------ EXERCISE DATA
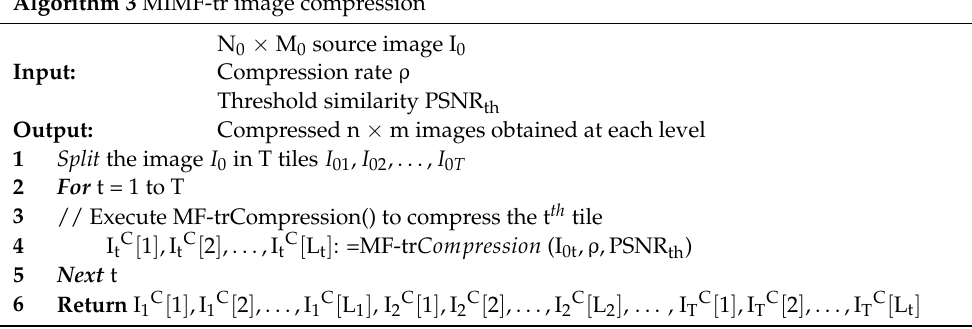
Algorithm 3 MIMF-tr image compression.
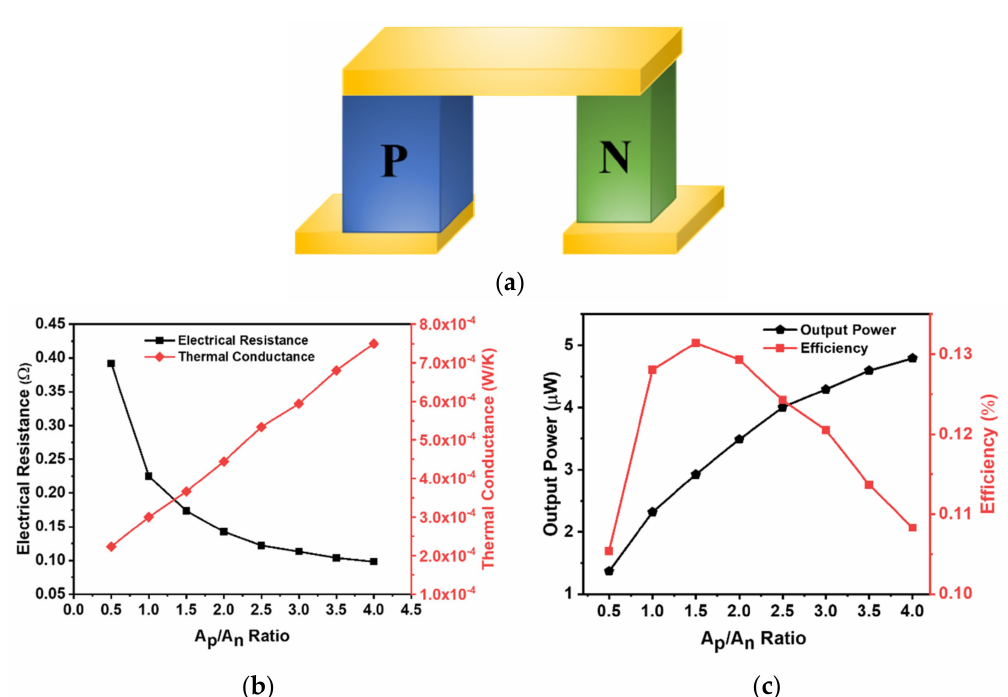
Figure 7. ( a ) Schematic of single-leg pair TEG with a different cross-sectional area of p- and n-type legs; ( b ) electrical resistance and thermal conductance of single-leg pair as a function of Ap / An ratio; ( c ) power output and efficiency of single-leg pair for different Ap / An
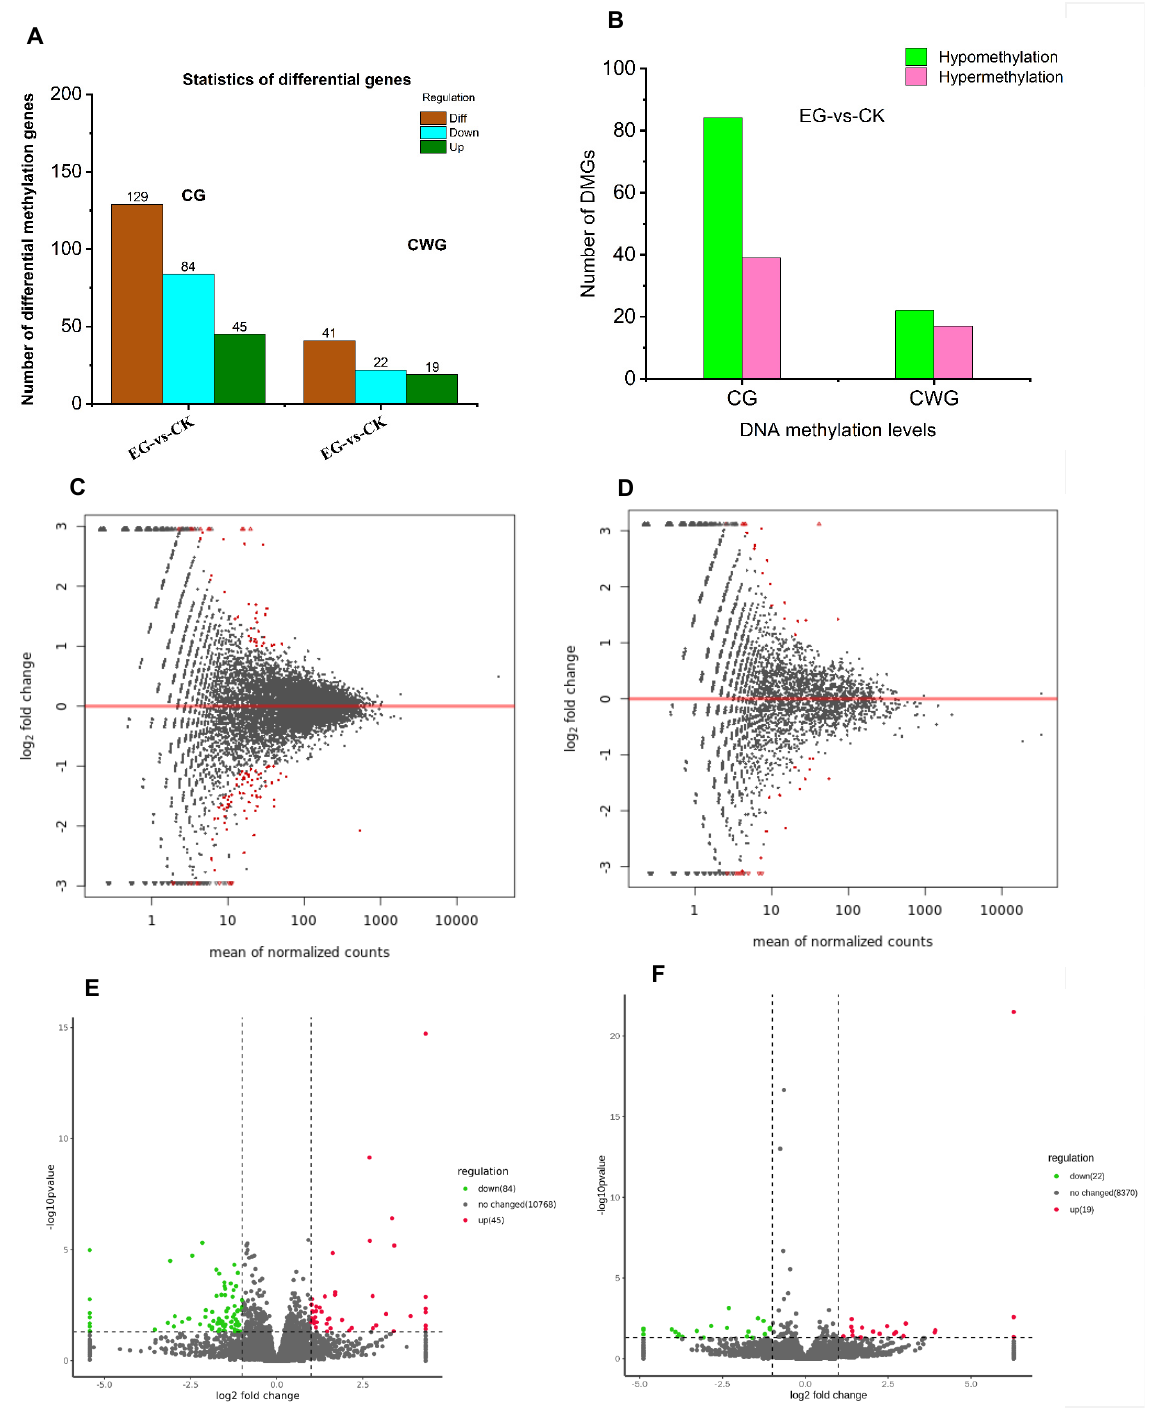
Figure 7. Differential methylation gene at CG and CWG level between EG-vs.-CK. ( A ) The number of differential methylated genes in CG and CWG sites; ( B ) the number of hypo/hypermethylated genes in the CG and CWG sites; ( C , D ) MA plot of DMGs in CG and CWG sites; ( E , F ) volcano plot of the DMGs in CG and CWG sites. The small red circle represents upregulated DMS. The blue and dark grey color means the downregulated DMS and non-significant methylated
------------
- **WHAT TO PRODUCE**: Go through the listing above and pull out each line containing the word "Figure".

- **ANSWER TO THE PROBLEM**:
Figure 7. ( a ) Schematic of single-leg pair TEG with a different cross-sectional area of p- and n-type legs; ( b ) electrical resistance and thermal conductance of single-leg pair as a function of Ap / An ratio; ( c ) power output and efficiency of single-leg pair for different Ap / An
Figure 7. Differential methylation gene at CG and CWG level between EG-vs.-CK. ( A ) The number of differential methylated genes in CG and CWG sites; ( B ) the number of hypo/hypermethylated genes in the CG and CWG sites; ( C , D ) MA plot of DMGs in CG and CWG sites; ( E , F ) volcano plot of the DMGs in CG and CWG sites. The small red circle represents upregulated DMS. The blue and dark grey color means the downregulated DMS and non-significant methylated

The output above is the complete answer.